Refer to the Resample Unequally-Sampled Time Series VI in the labview\examples\Time Series Analysis\TSAGettingStarted directory for an example that demonstrates how to convert a unequally-sampled series into an equally-sampled time series with the TSA Resampling VI.

Using the Time Series Analysis Tools, you can smooth a time series with either the moving average method or the exponential average method.

The moving average method estimates the local averaged value based on the adjacent values with a finite impulse response (FIR) filter. You can use this method to remove the noise disturbance from a time series.

Use the TSA Moving Average VI to perform a moving average. This VI provides two typical moving average filters—Spencer and Henderson. You also can customize the coefficients of the moving average filters. The TSA Moving Average VI compensates the phase shift of the smoothed time series so no phase delay exists between the original and the smoothed time series.

Exponential averaging is another common approach to producing a smooth time series, which helps you remove the variations that the original time series contains. Exponential averaging also can remove seasonality, which is low-frequency periodic spectral content in a time series.

Use the TSA Exponential Average VI to perform exponential smoothing operations on a time series. You can select a suitable smoothing scheme according to the characteristics of the time series. This VI provides the following exponential smoothing schemes:

- Single exponential smoothing scheme—Suitable for a time series that does not contain a systematic trend or seasonality.
- Double exponential smoothing scheme—Suitable for a time series that contains a systematic trend but does not contain seasonality.
- Triple exponential smoothing scheme—Suitable for a time series that contains both a systematic trend and seasonality.

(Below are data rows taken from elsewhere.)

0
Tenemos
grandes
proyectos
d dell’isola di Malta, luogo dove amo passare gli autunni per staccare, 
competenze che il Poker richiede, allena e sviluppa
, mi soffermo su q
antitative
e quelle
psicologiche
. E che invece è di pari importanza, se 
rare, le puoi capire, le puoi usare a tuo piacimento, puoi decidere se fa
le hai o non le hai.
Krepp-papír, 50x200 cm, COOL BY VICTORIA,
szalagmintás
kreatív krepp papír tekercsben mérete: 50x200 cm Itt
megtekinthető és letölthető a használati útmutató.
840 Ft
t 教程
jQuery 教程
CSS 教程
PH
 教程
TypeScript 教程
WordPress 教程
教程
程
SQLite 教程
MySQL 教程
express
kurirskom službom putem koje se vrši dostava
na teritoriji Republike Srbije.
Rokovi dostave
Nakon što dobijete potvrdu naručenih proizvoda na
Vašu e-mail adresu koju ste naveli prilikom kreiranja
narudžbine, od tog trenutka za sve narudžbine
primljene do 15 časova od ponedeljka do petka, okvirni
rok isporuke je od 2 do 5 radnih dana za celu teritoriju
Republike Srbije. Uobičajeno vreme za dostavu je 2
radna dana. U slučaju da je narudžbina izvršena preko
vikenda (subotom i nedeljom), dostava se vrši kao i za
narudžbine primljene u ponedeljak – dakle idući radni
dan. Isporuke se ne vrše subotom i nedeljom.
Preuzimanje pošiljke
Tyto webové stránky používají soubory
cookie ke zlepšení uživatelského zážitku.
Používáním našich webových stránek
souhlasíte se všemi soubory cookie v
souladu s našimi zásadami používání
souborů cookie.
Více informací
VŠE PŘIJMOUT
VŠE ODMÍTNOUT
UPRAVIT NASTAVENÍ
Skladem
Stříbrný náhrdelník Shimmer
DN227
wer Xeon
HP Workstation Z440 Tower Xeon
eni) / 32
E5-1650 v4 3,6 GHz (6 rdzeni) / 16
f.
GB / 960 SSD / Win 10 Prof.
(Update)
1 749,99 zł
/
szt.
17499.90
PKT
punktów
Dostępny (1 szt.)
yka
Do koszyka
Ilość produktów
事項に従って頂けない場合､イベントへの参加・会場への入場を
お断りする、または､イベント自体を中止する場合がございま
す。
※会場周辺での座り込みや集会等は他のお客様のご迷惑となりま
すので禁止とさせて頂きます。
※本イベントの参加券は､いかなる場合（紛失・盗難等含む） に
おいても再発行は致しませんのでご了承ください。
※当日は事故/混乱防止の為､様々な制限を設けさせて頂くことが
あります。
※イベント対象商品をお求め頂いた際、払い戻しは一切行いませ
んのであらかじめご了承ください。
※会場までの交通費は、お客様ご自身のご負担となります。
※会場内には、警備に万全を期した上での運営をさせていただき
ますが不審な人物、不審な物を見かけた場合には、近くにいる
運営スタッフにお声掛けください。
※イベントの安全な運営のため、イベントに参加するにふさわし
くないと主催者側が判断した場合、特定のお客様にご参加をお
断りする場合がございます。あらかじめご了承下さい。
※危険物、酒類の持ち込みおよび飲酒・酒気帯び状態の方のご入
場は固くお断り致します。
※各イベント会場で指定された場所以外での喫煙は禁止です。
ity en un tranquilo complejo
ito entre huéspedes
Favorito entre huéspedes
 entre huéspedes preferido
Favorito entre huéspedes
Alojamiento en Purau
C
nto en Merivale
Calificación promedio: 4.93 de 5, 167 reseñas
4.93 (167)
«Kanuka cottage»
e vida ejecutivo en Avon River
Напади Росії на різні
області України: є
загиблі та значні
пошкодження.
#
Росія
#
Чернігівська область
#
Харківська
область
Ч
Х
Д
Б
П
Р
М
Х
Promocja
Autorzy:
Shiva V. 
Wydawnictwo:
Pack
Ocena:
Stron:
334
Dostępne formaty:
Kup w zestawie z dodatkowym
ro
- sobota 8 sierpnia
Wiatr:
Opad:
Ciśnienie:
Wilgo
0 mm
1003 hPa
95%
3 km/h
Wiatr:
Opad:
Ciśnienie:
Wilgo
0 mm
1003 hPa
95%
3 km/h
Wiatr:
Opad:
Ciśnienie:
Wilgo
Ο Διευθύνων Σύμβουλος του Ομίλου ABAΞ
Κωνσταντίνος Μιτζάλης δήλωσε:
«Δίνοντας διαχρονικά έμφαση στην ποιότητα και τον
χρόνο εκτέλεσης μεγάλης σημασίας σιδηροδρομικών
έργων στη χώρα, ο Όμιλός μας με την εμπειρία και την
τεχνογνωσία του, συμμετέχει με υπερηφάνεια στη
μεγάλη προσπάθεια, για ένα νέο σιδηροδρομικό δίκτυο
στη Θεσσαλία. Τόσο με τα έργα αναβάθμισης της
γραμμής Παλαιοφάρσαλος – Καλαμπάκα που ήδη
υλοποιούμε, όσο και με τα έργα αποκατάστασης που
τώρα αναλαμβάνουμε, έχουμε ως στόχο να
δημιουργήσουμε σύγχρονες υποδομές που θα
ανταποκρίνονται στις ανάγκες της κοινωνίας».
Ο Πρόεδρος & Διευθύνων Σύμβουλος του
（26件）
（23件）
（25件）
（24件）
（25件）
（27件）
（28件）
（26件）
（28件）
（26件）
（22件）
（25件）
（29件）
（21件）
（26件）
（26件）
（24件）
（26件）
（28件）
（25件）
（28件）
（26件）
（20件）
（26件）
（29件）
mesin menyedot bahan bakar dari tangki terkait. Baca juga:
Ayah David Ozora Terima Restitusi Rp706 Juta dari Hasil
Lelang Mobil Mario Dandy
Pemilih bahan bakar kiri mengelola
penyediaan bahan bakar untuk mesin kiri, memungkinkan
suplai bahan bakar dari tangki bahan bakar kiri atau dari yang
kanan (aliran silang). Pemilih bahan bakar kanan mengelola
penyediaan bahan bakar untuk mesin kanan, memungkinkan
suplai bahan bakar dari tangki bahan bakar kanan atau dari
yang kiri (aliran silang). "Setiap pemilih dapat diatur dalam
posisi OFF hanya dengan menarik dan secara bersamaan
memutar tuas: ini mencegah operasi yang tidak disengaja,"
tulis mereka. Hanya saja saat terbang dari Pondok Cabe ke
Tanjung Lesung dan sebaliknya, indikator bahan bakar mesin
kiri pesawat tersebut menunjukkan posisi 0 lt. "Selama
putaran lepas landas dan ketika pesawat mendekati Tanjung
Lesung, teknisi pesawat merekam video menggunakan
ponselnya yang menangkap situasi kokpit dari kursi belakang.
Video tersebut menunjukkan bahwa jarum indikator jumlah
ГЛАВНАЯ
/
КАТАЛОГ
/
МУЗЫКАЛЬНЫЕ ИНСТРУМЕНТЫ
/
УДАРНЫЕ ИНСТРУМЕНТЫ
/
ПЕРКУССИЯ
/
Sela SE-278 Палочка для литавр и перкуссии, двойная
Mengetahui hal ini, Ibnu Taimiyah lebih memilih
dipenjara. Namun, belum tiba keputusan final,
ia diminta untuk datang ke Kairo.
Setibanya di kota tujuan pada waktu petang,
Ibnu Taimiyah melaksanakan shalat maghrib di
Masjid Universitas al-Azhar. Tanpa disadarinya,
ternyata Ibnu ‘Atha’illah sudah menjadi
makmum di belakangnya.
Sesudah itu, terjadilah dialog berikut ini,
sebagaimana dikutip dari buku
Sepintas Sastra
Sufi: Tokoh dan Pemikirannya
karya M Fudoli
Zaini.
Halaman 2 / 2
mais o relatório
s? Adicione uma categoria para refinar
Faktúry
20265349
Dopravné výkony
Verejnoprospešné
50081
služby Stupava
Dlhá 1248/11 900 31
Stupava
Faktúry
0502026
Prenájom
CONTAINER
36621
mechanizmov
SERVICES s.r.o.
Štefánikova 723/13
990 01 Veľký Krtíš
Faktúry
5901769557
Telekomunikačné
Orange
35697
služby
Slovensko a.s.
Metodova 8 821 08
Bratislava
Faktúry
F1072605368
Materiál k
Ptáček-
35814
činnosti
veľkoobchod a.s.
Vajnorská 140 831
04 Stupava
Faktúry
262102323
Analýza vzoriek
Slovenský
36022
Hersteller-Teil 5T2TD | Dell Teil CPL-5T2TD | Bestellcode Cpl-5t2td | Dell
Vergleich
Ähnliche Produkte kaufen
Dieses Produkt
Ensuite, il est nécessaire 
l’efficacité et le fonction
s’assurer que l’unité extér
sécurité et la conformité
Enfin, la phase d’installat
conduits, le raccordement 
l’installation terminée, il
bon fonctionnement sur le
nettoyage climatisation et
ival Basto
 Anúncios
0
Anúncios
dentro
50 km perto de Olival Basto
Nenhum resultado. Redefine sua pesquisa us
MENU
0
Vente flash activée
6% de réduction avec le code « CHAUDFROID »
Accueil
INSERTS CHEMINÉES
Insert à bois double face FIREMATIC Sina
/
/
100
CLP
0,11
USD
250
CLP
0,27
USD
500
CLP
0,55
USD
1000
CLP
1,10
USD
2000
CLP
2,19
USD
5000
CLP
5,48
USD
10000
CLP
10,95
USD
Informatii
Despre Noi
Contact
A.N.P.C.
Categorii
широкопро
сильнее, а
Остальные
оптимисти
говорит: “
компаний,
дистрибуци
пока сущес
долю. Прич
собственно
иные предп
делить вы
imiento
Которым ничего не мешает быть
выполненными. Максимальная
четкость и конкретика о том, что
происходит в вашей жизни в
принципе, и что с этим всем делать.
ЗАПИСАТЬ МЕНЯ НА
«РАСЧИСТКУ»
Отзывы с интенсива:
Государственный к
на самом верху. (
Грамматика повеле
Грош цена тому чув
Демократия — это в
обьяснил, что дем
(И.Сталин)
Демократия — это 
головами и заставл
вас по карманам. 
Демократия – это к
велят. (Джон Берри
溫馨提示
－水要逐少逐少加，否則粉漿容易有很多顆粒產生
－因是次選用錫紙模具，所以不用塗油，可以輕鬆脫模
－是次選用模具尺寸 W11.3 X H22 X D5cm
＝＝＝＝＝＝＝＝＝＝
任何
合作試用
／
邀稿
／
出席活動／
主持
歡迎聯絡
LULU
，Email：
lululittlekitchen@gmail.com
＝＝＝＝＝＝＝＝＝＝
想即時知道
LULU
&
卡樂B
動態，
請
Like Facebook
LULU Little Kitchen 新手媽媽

The following figure shows the results of exponential smoothing with different schemes. This figure indicates that the triple scheme follows the time series much closer than the single and double schemes because the time series contains a systematic trend and seasonality.

When using the triple exponential smoothing scheme, you must specify the season type of the analyzed time series. The following figure shows two time series with different types of seasonality—additive and multiplicative.

In the previous figure, the **Additive Seasonality** graph shows a time series that has a constant amplitude change in seasonality. Using the TSA Exponential Average VI, you can analyze this type of time series by specifying **Additive** in **season type**. The **Multiplicative Seasonality** graph shows a time series that has a seasonality with the amplitude increasing over time. You can analyze this type of time series by specifying **Multiplicative** in **season type**.

A time series usually contains some constant amplitude offset components or low-frequency trends. The constant-offset components and low-frequency trends do not affect the dynamic characteristics of the system being analyzed, and the amplitudes of these trends sometimes are large and corrupt the results of time series modeling. Therefore, you need to remove the constant-offset components or low-frequency trends before performing further analysis.

If a time series contains no long-term (low-frequency) trends but only constant-offset components, you can detrend this time series by subtracting the mean value.

If a time series contains long-term trends and constant-offset components, use the TSA Detrend VI to obtain a detrended time series. This VI estimates the trend of a time series with the curve-fitting methods.